🤖 AI Summary
Static sparse training often suffers from structural rigidity due to early pruning, which impedes adaptation to the dynamic distribution shifts induced by policy evolution in deep reinforcement learning. To address this limitation, this work proposes a lightweight, one-shot topology-aware connection revival mechanism: after initial static pruning, a small budget is allocated per layer according to topological demands, and a subset of pruned connections is uniformly and randomly restored, with the resulting sparse architecture fixed for the remainder of training. This approach achieves substantial performance and robustness gains without requiring dynamic rewiring. Experiments on continuous control benchmarks using SAC and TD3 demonstrate that the method improves final returns by up to 37.9% over static sparse baselines and surpasses existing dynamic sparse methods by a median margin of 13.5%.
📝 Abstract
Static sparse training is a promising route to efficient learning by committing to a fixed mask pattern, yet the constrained structure reduces robustness. Early pruning decisions can lock the network into a brittle structure that is difficult to escape, especially in deep reinforcement learning (RL) where the evolving policy continually shifts the training distribution. We propose Topology-Aware Revival (TAR), a lightweight one-shot post-pruning procedure that improves static sparsity without dynamic rewiring.

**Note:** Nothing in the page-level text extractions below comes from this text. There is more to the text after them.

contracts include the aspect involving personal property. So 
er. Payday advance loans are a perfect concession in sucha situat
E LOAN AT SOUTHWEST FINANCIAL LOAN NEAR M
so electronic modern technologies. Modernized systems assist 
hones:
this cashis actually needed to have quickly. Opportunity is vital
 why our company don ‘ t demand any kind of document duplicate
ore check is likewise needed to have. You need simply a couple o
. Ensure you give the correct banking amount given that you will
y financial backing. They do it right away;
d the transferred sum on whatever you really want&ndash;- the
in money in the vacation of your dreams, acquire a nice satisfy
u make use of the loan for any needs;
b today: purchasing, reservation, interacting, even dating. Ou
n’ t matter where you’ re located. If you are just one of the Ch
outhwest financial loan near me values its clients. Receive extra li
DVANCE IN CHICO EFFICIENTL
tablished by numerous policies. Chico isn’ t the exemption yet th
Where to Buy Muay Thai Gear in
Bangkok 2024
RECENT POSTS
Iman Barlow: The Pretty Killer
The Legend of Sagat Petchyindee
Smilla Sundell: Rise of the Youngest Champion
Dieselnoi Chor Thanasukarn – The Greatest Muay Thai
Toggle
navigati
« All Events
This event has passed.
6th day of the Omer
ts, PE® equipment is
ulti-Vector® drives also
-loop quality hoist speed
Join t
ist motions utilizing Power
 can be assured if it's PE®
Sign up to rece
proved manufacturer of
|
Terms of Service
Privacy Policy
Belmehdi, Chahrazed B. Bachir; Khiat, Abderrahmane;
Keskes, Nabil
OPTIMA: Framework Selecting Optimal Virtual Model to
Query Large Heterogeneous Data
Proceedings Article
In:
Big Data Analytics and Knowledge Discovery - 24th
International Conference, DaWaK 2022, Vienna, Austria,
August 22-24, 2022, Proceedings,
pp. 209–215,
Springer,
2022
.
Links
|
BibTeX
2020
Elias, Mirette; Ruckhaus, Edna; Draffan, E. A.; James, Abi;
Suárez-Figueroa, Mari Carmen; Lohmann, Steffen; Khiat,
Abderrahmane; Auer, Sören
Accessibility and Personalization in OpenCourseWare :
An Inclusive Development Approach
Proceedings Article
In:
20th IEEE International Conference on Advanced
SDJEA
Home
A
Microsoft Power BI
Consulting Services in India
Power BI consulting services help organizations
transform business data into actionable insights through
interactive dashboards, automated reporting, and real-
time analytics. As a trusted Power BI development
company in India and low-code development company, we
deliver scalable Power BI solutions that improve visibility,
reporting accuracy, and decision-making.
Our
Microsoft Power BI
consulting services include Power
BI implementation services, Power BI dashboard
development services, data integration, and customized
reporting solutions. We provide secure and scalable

After static pruning, TAR performs a single revival step by allocating a small reserve budget across layers according to topology needs, randomly uniformly reactivating a few previously pruned connections within each layer, and then keeping the resulting connectivity fixed for the remainder of training. Across multiple continuous-control tasks with SAC and TD3, TAR improves final return over static sparse baselines by up to +37.9% and also outperforms dynamic sparse training baselines with a median gain of +13.5%.